■ PROBLEM STATEMENT
Could you update the entries starting at the line containing "Vitawund® Salbe wirkt" and ending at the line containing "Amtsgericht Kempten, HRB 10968" by replacing "Fixpreis" with "Aktionspreis" and leaving everything else unchanged?

■ DATA FOR ANALYSIS

^^^^

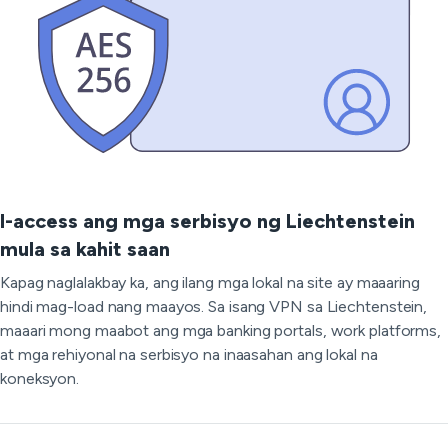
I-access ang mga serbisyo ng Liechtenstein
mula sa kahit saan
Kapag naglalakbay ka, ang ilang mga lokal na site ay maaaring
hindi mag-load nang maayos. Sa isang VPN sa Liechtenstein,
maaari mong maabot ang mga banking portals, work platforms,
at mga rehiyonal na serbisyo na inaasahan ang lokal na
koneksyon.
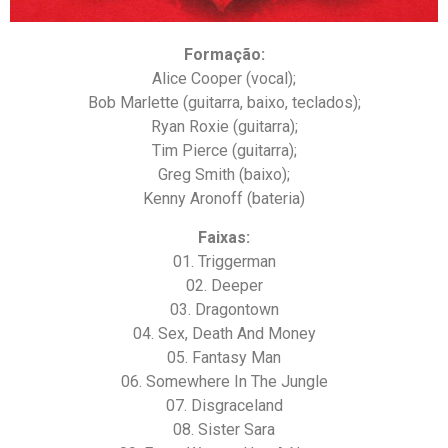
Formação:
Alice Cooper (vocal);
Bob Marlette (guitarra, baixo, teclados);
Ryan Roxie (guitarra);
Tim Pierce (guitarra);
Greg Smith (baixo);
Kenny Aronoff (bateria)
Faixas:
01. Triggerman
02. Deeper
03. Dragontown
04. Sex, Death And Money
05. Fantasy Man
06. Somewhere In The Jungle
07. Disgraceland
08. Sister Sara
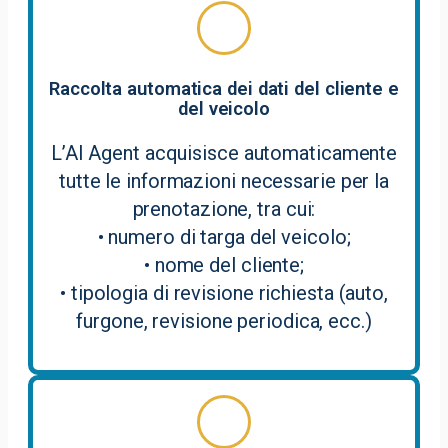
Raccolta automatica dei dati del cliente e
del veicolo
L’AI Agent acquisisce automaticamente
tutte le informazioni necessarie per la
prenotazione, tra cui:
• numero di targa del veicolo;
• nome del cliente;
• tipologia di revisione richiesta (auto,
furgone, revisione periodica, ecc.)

^^^^

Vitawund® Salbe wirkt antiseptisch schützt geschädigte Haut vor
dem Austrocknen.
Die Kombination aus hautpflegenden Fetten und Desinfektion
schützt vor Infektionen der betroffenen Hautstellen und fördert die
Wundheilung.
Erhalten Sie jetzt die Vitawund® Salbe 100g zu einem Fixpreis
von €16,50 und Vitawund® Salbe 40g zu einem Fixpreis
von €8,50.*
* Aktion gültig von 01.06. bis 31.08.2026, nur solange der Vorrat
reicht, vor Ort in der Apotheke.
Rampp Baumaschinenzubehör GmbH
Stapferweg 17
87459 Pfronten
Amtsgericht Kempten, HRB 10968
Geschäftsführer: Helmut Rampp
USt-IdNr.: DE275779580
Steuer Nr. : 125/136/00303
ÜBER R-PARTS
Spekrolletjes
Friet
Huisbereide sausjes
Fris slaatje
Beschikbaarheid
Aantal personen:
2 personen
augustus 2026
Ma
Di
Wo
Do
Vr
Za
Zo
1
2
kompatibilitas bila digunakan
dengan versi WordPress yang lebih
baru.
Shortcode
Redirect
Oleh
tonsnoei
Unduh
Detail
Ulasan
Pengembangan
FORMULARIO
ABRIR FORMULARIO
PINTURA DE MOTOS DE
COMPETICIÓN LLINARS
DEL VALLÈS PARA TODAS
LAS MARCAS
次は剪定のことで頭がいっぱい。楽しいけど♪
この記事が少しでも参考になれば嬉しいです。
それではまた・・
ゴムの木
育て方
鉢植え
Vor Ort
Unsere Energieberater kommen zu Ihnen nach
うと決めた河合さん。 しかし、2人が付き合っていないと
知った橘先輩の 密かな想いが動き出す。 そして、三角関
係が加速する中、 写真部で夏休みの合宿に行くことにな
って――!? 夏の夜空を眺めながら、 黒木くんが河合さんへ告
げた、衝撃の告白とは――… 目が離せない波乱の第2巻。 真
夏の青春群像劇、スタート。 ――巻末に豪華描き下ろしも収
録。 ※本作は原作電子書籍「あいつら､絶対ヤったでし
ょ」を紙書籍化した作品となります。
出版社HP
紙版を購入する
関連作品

^^^^

■ REPLY
Vitawund® Salbe wirkt antiseptisch schützt geschädigte Haut vor
dem Austrocknen.
Die Kombination aus hautpflegenden Fetten und Desinfektion
schützt vor Infektionen der betroffenen Hautstellen und fördert die
Wundheilung.
Erhalten Sie jetzt die Vitawund® Salbe 100g zu einem Aktionspreis
von €16,50 und Vitawund® Salbe 40g zu einem Aktionspreis
von €8,50.*
* Aktion gültig von 01.06. bis 31.08.2026, nur solange der Vorrat
reicht, vor Ort in der Apotheke.
Rampp Baumaschinenzubehör GmbH
Stapferweg 17
87459 Pfronten
Amtsgericht Kempten, HRB 10968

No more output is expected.